You know the kid, usually a boy, tap, tap, tapping his foot. Gets up, gets something, sits down and then taps taps taps some more. Then whatever he is tapping breaks so he falls out of his chair trying to get something out of his desk. By this time, you are not talking anymore, simply staring as this child as he continues to fiddle,stare out the window, and tap, tap, tap.
So you go to your team and whisper ADHD, not for sure, but someone better check. Has this been a prior concern? Are there records? How would parents react? Never once do we stop to ask the kid why he taps, or rarely anyway. We don’t ask “Why do you blurt? Why do you interrupt?
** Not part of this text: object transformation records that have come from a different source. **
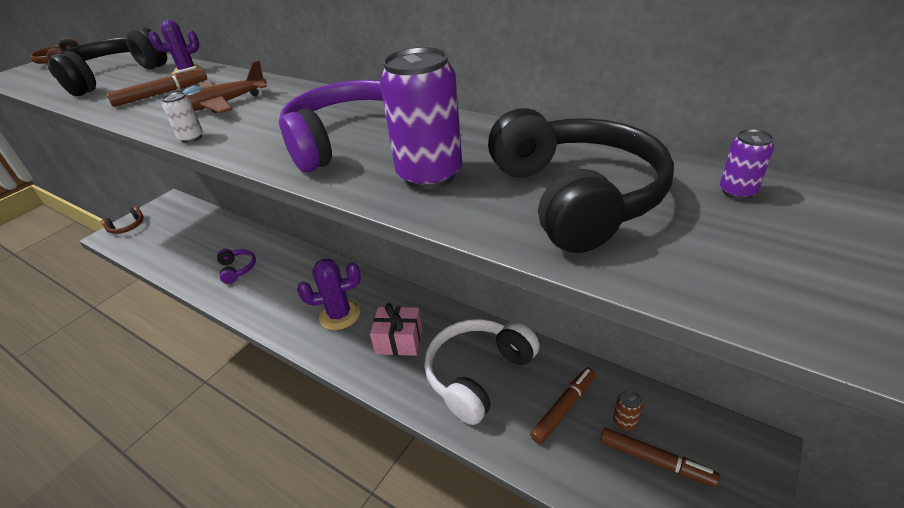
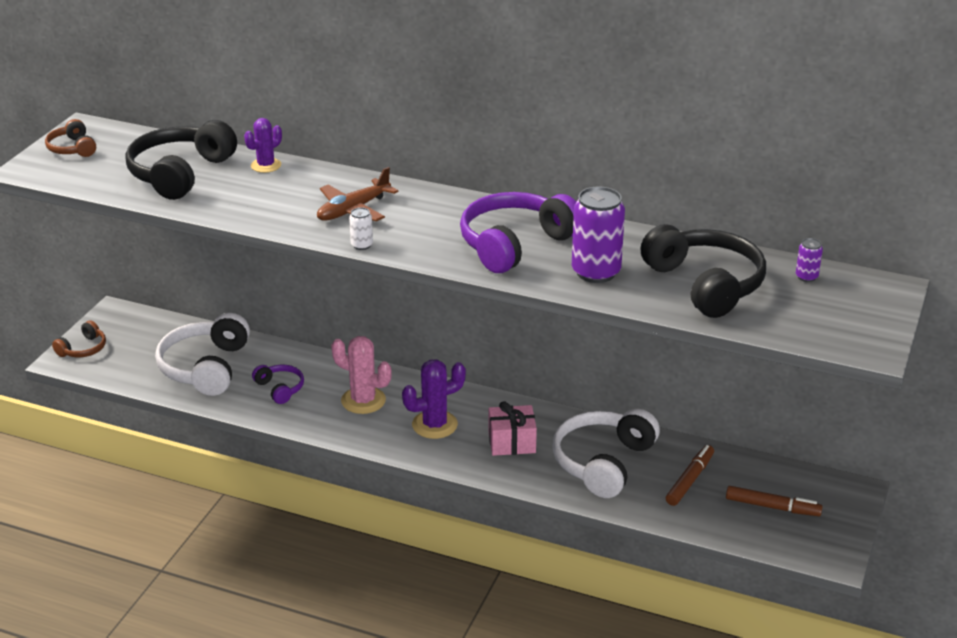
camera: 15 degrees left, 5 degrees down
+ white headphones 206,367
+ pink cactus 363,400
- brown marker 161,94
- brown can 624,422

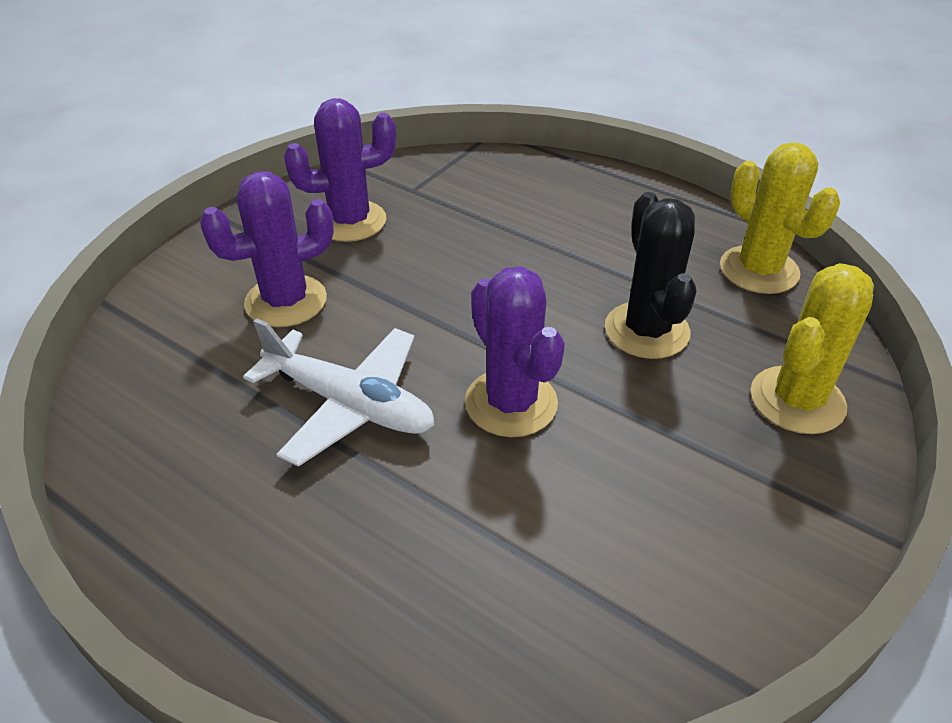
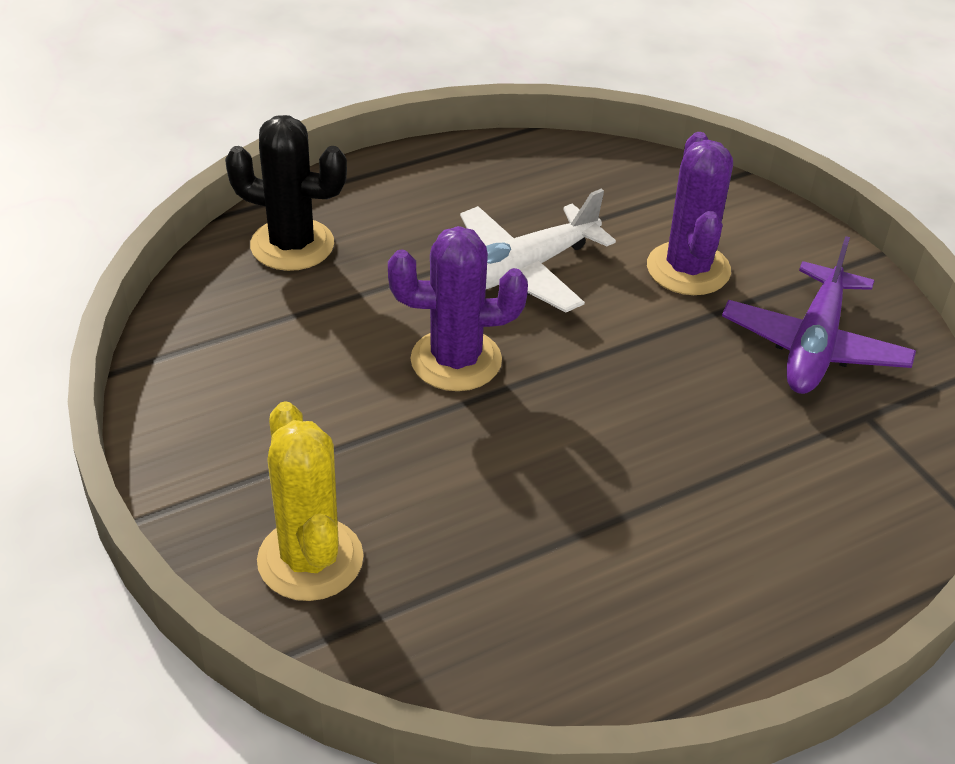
camera: 115 degrees right, 0 degrees up
~ black cactus 646,330 to 292,245
~ purple cactus 350,221 to purple plane 814,345
- yellow cactus 759,270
Why are you so exhausted and exhausting?” Instead, we assume. We know, after all, we have seen them before. We are the experts, we know kids, this is our job.
But what if we did ask? What if that boy said that I don’t like my chair because it is uncomfortable? Or how about, when the teacher talks too much, I lose interest because I want to do, to touch, to experience, and not just listen and regurgitate information.
Is your classroom set up for tap, tap, tapping? Is it set up for kids getting out of their seats? For the boy fiddling? For the girl staring out the window? Or for those kids we label because maybe some meds will probably do the trick? When do we stop assuming and start asking questions? When will we realize that we do not have all of the answers and some times we have to ask the students? I think that time has come.